I've recently been seeing a trend in romance novels away from the "open door" themes. One author, in particular, is now retooling her previous novels to a "sweet" approach, incorporating help from her daughter to tone down the language and close that door (or possibly even remove references to sex altogether - I haven't read her just-released sweet version). I've seen several other authors following that same vein.

Just a few years ago, publishers and editors were insisting on "going there," adding steam to romance novels. My own editor, while I was writing COOKIE THERAPY, told me I needed to include those things I'd left out, open the bedroom door. Now some authors are looking to to reverse the course as a way to introduce younger women "safely" to the genre.

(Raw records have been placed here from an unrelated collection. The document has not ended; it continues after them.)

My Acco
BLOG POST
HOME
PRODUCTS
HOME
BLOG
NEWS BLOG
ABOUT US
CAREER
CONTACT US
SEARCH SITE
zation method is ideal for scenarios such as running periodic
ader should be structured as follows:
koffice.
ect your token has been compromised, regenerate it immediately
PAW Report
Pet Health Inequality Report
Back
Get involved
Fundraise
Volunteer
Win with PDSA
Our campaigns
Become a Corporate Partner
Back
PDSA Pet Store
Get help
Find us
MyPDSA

I'm not one who believes in "the requisite sex scene." I've read my share of steamy romances, and I've read my share of sweet romances. The operative word here is romance. You don't have to have sex to make the book romantic. Sex isn't the same as romance. One of my cohorts recently had a review where a reader told her "too much plot, not enough romance." She believes she covered the romance angle, so her interpretation was "not enough sex." Is she right?

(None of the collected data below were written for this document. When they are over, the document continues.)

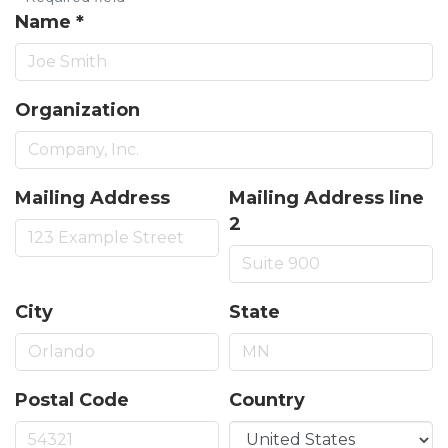
Name
*
Organization
Mailing Address
Mailing Address line
2
City
State
Postal Code
Country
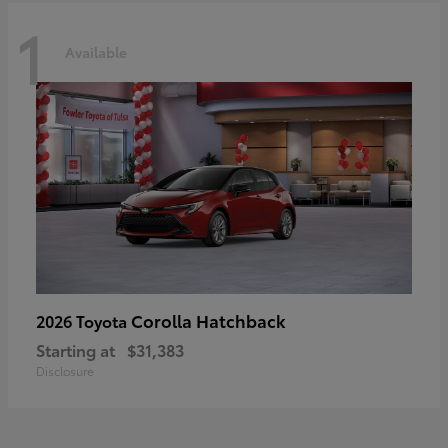
1
Available
Corolla Hatchback
2026 Toyota
Starting at
$31,383
Disclosure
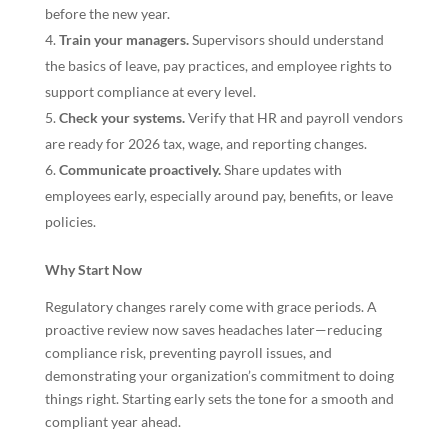
before the new year.
Train your managers.
Supervisors should understand
the basics of leave, pay practices, and employee rights to
support compliance at every level.
Check your systems.
Verify that HR and payroll vendors
are ready for 2026 tax, wage, and reporting changes.
Communicate proactively.
Share updates with
employees early, especially around pay, benefits, or leave
policies.
Why Start Now
Regulatory changes rarely come with grace periods. A
proactive review now saves headaches later—reducing
compliance risk, preventing payroll issues, and
demonstrating your organization’s commitment to doing
things right. Starting early sets the tone for a smooth and
compliant year ahead.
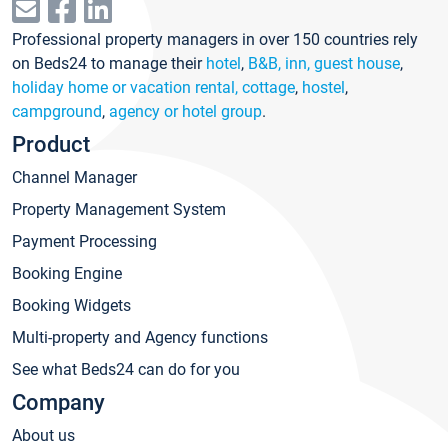
Professional property managers in over 150 countries rely
on Beds24 to manage their
hotel
,
B&B, inn, guest house
,
holiday home or vacation rental, cottage
,
hostel
,
campground
,
agency or hotel group
.
Product
Channel Manager
Property Management System
Payment Processing
Booking Engine
Booking Widgets
Multi-property and Agency functions
See what Beds24 can do for you
Company
About us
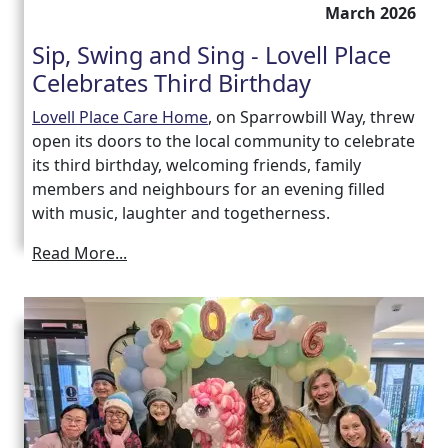
March 2026
Sip, Swing and Sing - Lovell Place
Celebrates Third Birthday
Lovell Place Care Home
, on Sparrowbill Way, threw
open its doors to the local community to celebrate
its third birthday, welcoming friends, family
members and neighbours for an evening filled
with music, laughter and togetherness.
Read More...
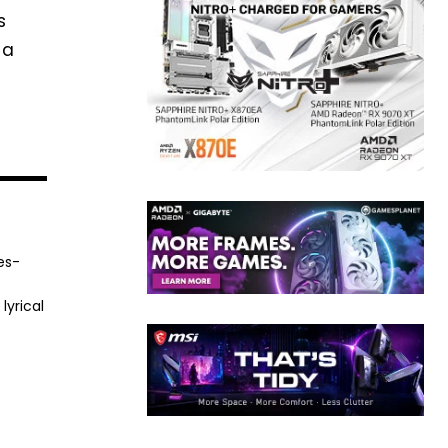
s
 a
es-
lyrical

I grew up reading Victoria Holt, gothic romances. In all of the books she wrote, there are maybe two that make direct reference to sex (and she wrote dozens). One was a case of kidnap and rape (done the way only Victoria Holt could), and the other was a case of the woman not willing to acquiesce without the sanctity of marriage. While everyone thought the hero was creating a sham marriage, it turned out to be real, and the very vague bedroom references were important to validate the birth of a child which would complicate the fact the hero was supposed to marry someone else for political reasons. In both of those books, the door was effectively shut, without all the explicit detail you read today, but the heroes were just as romantic. Kristan Higgins is a good example of "closed door" books today, and her heroes definitely create throbbing hearts. In my most recent book, THE TWINS, the hero isn't able to "perform" due to his injuries, which made the decision in that book easy. Is Jared romantic? I think so!

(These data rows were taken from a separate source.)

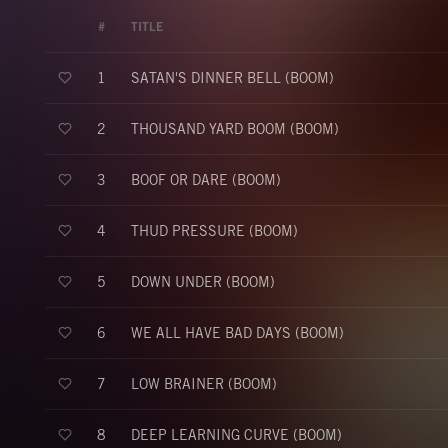
#
TITLE
SATAN'S DINNER BELL (BOOM)
1
THOUSAND YARD BOOM (BOOM)
2
BOOF OR DARE (BOOM)
3
THUD PRESSURE (BOOM)
4
DOWN UNDER (BOOM)
5
WE ALL HAVE BAD DAYS (BOOM)
6
LOW BRAINER (BOOM)
7
DEEP LEARNING CURVE (BOOM)
8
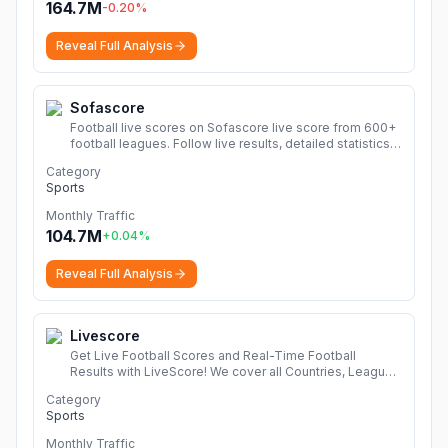
164.7M
-0.20
%
Reveal Full Analysis
Sofascore
Football live scores on Sofascore live score from 600+
football leagues. Follow live results, detailed statistics,
league tables, fixtures and videos from Champions
Category
League, Premier League, LaLiga, Serie A, Ligue 1,
Sports
Bundesliga and many more.
More
Monthly Traffic
104.7M
+
0.04
%
Reveal Full Analysis
Livescore
Get Live Football Scores and Real-Time Football
Results with LiveScore! We cover all Countries, Leagues
and Competitions in unbeatable detail. Click Now!
More
Category
Sports
Monthly Traffic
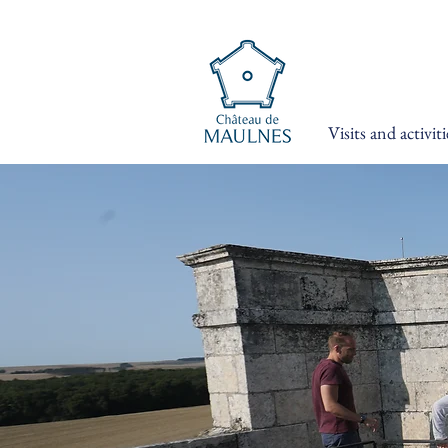
Visits and activiti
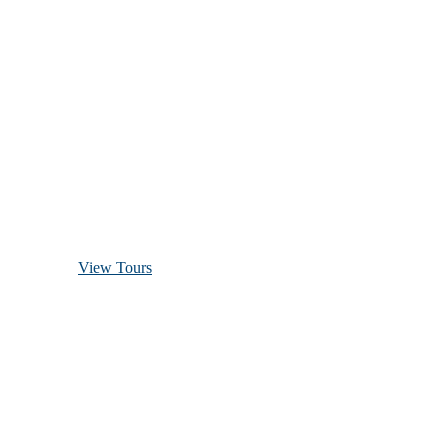
Discover Scuba Diving
and Snorkeling
View Tours
1.8445.3356.33
help@goodlayers.com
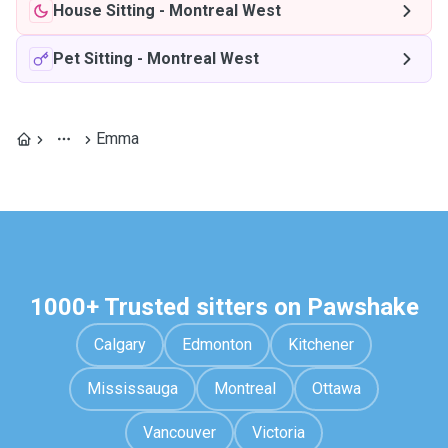
House Sitting
-
Montreal West
Pet Sitting
-
Montreal West
Emma
1000+ Trusted sitters on Pawshake
Calgary
Edmonton
Kitchener
Mississauga
Montreal
Ottawa
Vancouver
Victoria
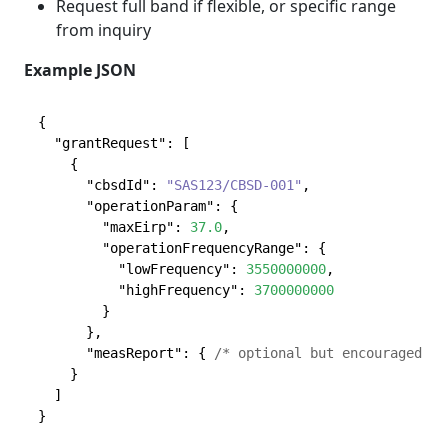
Request full band if flexible, or specific range
from inquiry
Example JSON
{
"grantRequest"
:
[
{
"cbsdId"
:
"SAS123/CBSD-001"
,
"operationParam"
:
{
"maxEirp"
:
37.0
,
"operationFrequencyRange"
:
{
"lowFrequency"
:
3550000000
,
"highFrequency"
:
3700000000
}
}
,
"measReport"
:
{
/* optional but encouraged */
}
]
}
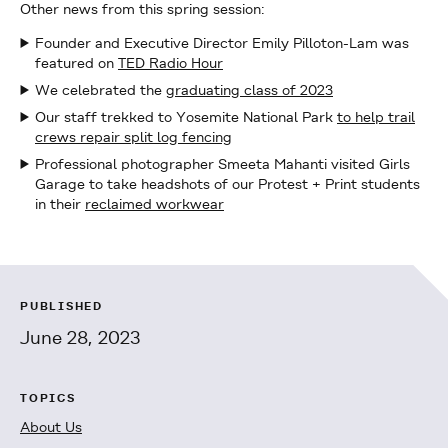
Other news from this spring session:
Founder and Executive Director Emily Pilloton-Lam was
featured on
TED Radio Hour
We celebrated the
graduating class of 2023
Our staff trekked to Yosemite National Park
to help trail
crews repair split log fencing
Professional photographer Smeeta Mahanti visited Girls
Garage to take headshots of our Protest + Print students
in their
reclaimed workwear
PUBLISHED
June 28, 2023
TOPICS
About Us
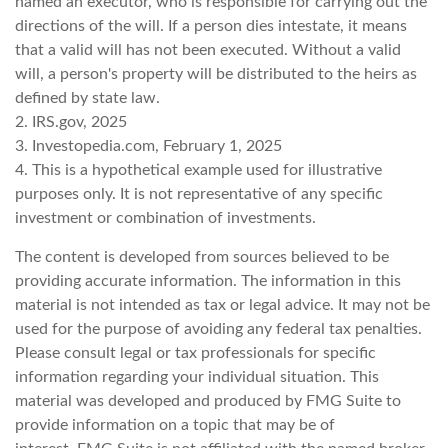
named an executor, who is responsible for carrying out the
directions of the will. If a person dies intestate, it means
that a valid will has not been executed. Without a valid
will, a person's property will be distributed to the heirs as
defined by state law.
2. IRS.gov, 2025
3. Investopedia.com, February 1, 2025
4. This is a hypothetical example used for illustrative
purposes only. It is not representative of any specific
investment or combination of investments.
The content is developed from sources believed to be
providing accurate information. The information in this
material is not intended as tax or legal advice. It may not be
used for the purpose of avoiding any federal tax penalties.
Please consult legal or tax professionals for specific
information regarding your individual situation. This
material was developed and produced by FMG Suite to
provide information on a topic that may be of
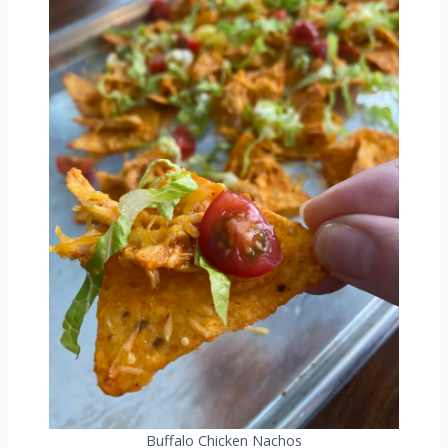
Buffalo Chicken Nachos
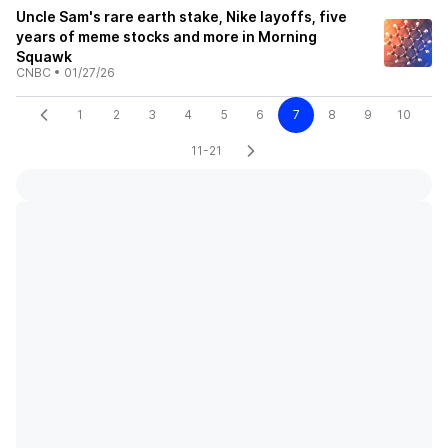
Uncle Sam's rare earth stake, Nike layoffs, five
years of meme stocks and more in Morning
Squawk
CNBC
•
01/27/26
1
2
3
4
5
6
7
8
9
10
11-21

As I continue my writing journey, I thought I'd reach out to my readers. Do you like the steamy bits? Or is that trend passing? Would you prefer to get back to the romantic traits without the chemical combustion? Are you a mom who wants to pass your love of romance on to her kids but don't want to subject them to flying body parts? 

I'd love to hear what you think!

1 comment:

  1. I think that the romance audience is varied enough so the author (or characters) should get to choose. No matter what, some readers will want more, some will want less. If you're writing for a traditional publishing imprint, the editors there will have the final say, because they know their target market's tastes.